Das jüngste Gericht (The Last Judgement), BuxWV Anh. 3, is an anonymous 17th-century oratorio in three acts, attributed to Dieterich Buxtehude. It is also known by its incipit, "Wacht! Euch zum Streit gefasset macht" (Wake up! Prepare yourselves for battle).

== History ==
Buxtehude was organist and Werkmeister (administrator of the church's finances) at the Marienkirche in Lübeck, where he performed his concert series, the Abendmusiken. He possibly performed it as part of the Abendmusiken, a concert series begun by his predecessor, Franz Tunder, and which Buxtehude brought to fame.
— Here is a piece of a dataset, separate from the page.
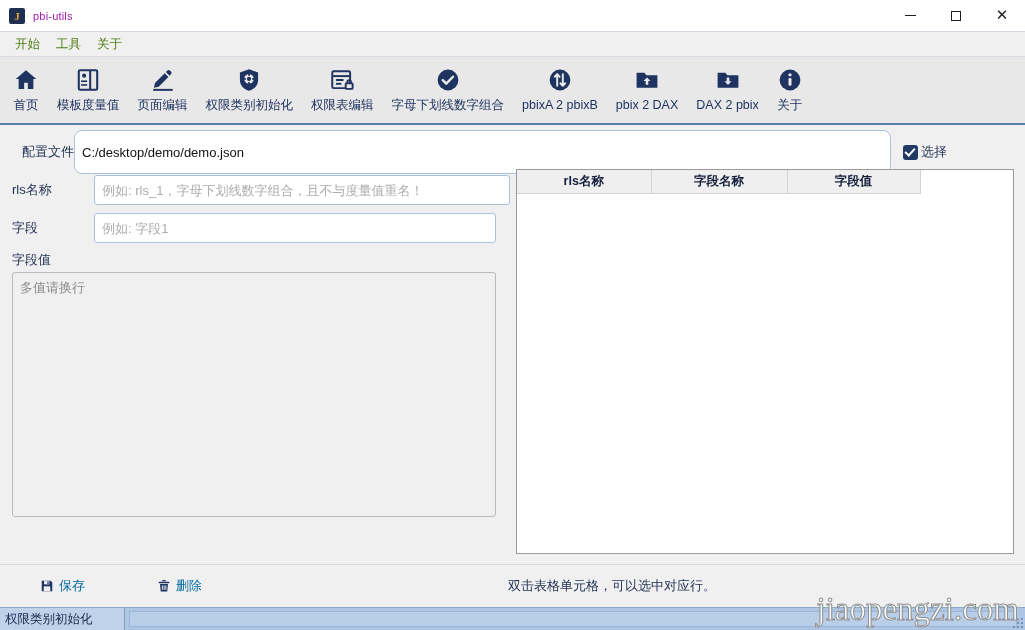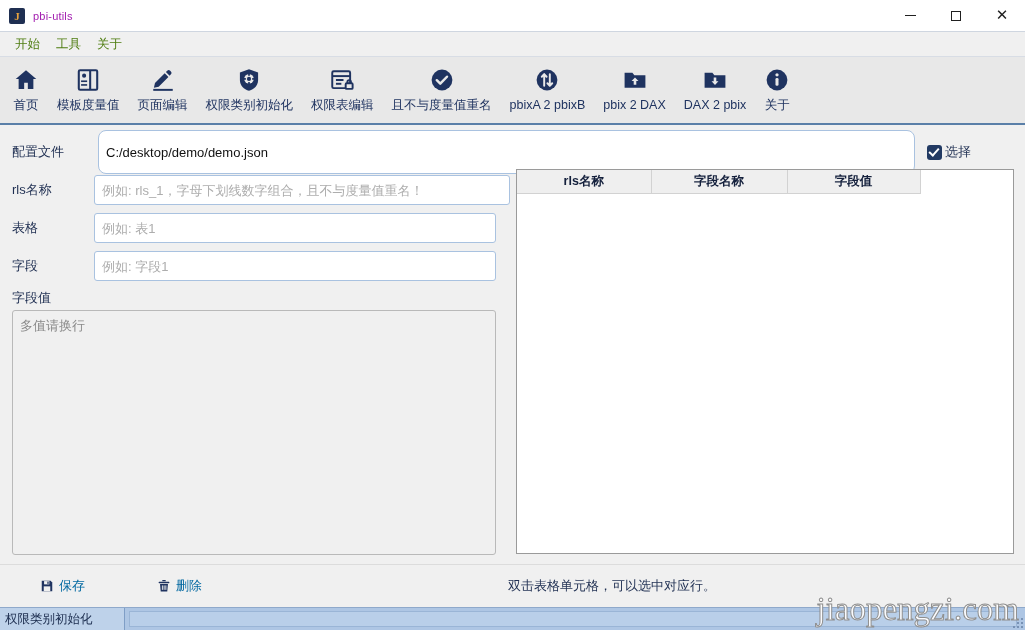"且不与度量值重名" span.tool-label { text: 且不与度量值重名 -> 字母下划线数字组合 }
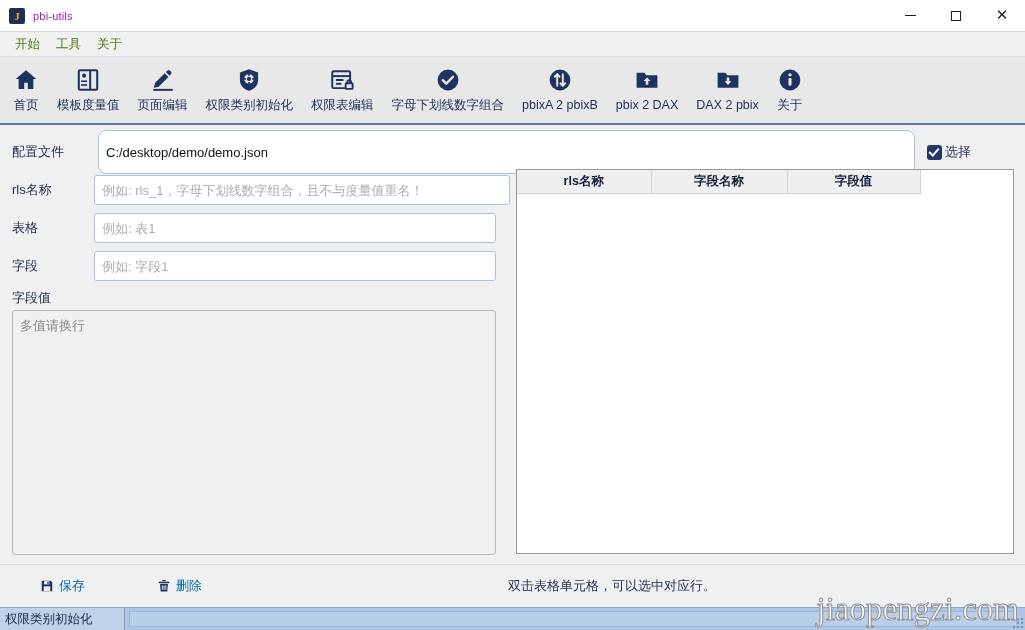"配置文件" .config-row .form-label { text-align: none -> right; width: 86px -> 62px }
The work is only preserved in an undated and anonymous set of parts in the Düben collection. There has been much scholarly debate on the subject of the work's authenticity. The work was first identified and attributed to Buxtehude by Willy Maxton in the 1920s. Maxton assessed it as being Das allerschrocklichste und allererfreulichste (BuxWV 129), an hypothesis which has since been rejected. This was accepted by scholars at the time, including Friedrich Blume who described it as such in the Buxtehude entry for the 1952 edition of Die Musik in Geschichte und Gegenwart. However, the authenticity of the work was disputed by Martin Geck, writing in Die Musikforschung, in 1961. This led to the work being included as a doubtful work in the Buxtehude-Werke-Verzeichnis compiled by Georg Karstädt. The question was covered in-depth in a thesis by Sara C. Ruhle in 1982, but this has not led to definitive conclusions. One strong defender of the work's attribution to Buxtehude has been Kerala J. Snyder.

== Music ==
The oratorio deals with the Last Judgment. Allegorical figures are the Göttliche Stimme (divine voice) and the vices of avarice, frivolity and arrogance. The godless, seeking lust for life, are juxtaposed to the godly, pursuing piety, humility and joy of life. They expect the judgement in deep despair or in joyful expectation. The music combines inwardness (Innerlichkeit) with dramatic impact.

== Recordings ==
Das jüngste Gericht was recorded in 2006 as part of Buxtehude's complete works, Opera Omnia, by the Amsterdam Baroque Orchestra & Choir conducted by Ton Koopman, with soloists Caroline Stam, Orlanda Velez Isidro, Johannette Zomer, Robin Blaze, Andreas Karasiak and Klaus Mertens. Two recordings followed in 2008, one by La Capella Ducale conducted by Roland Wilson, and another, of a shortened version, by the ensemble Weser-Renaissance Bremen conducted by Manfred Cordes.